Por sua vez, o orientador dos programas de pós-graduação em Gestão Pública, Ciências Ambientais, Gestão e Regulação de Recursos Hídricos da Universidade de Brasília (UnB), Alexandre de Almeida, analisa que a proposta pode reduzir ações judiciais contra empreendimentos.
“O aumento da judicialização ocorre quando as regras são diversas e desalinhadas, o que é o principal problema que o PL pretende minimizar”, destaca o doutor em Engenharia Florestal pela Universidade Federal do Paraná (UFPR).
Contudo, a vida de empreendedores pode se complicar caso as normas estaduais sejam mais diferenciadas com a mudança nas regras federais. “Será um tiro no pé até para quem quer facilitar o licenciamento”, destaca Pedro Develey (Save Brasil).
Todavia, Alexandre de Almeida (UnB) avalia que isso seria mais provável se o licenciamento federal se tornar mais restritivo que o dos estados. “Certamente teremos uma maior confusão e judicialização dos processos de licenciamento, o que não parece ser o caso”, pondera.

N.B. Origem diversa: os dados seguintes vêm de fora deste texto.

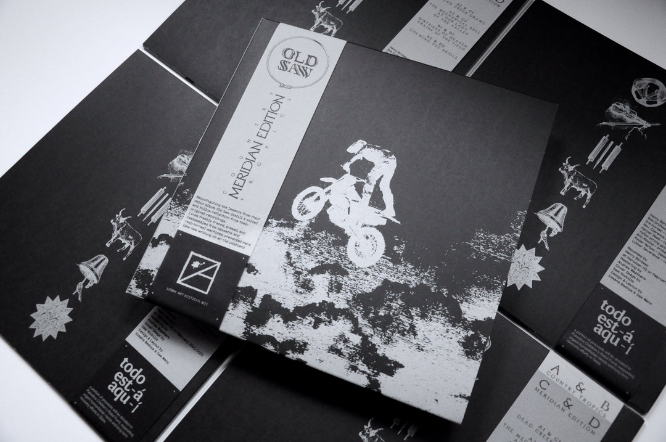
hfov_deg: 57.3
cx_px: 333
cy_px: 221
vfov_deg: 39.9
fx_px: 610
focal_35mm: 33
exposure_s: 1/250
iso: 3200
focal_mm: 22
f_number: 3.8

Ao mesmo tempo, o pesquisador acredita ser possível agilizar e qualificar o licenciamento no país com medidas como melhorar estudos de impactos ambientais, disseminar boas práticas, eliminar informações desnecessárias e integrar bases públicas de dados.
Outros pontos chave são contratar e capacitar mais servidores, bem como melhor organizar o trabalho e a cooperação entre órgãos licenciadores. “Por fim, analisar a efetividade de regras que estabelecem prazos para deliberação do órgão ambiental e dos órgãos intervenientes”, encerra.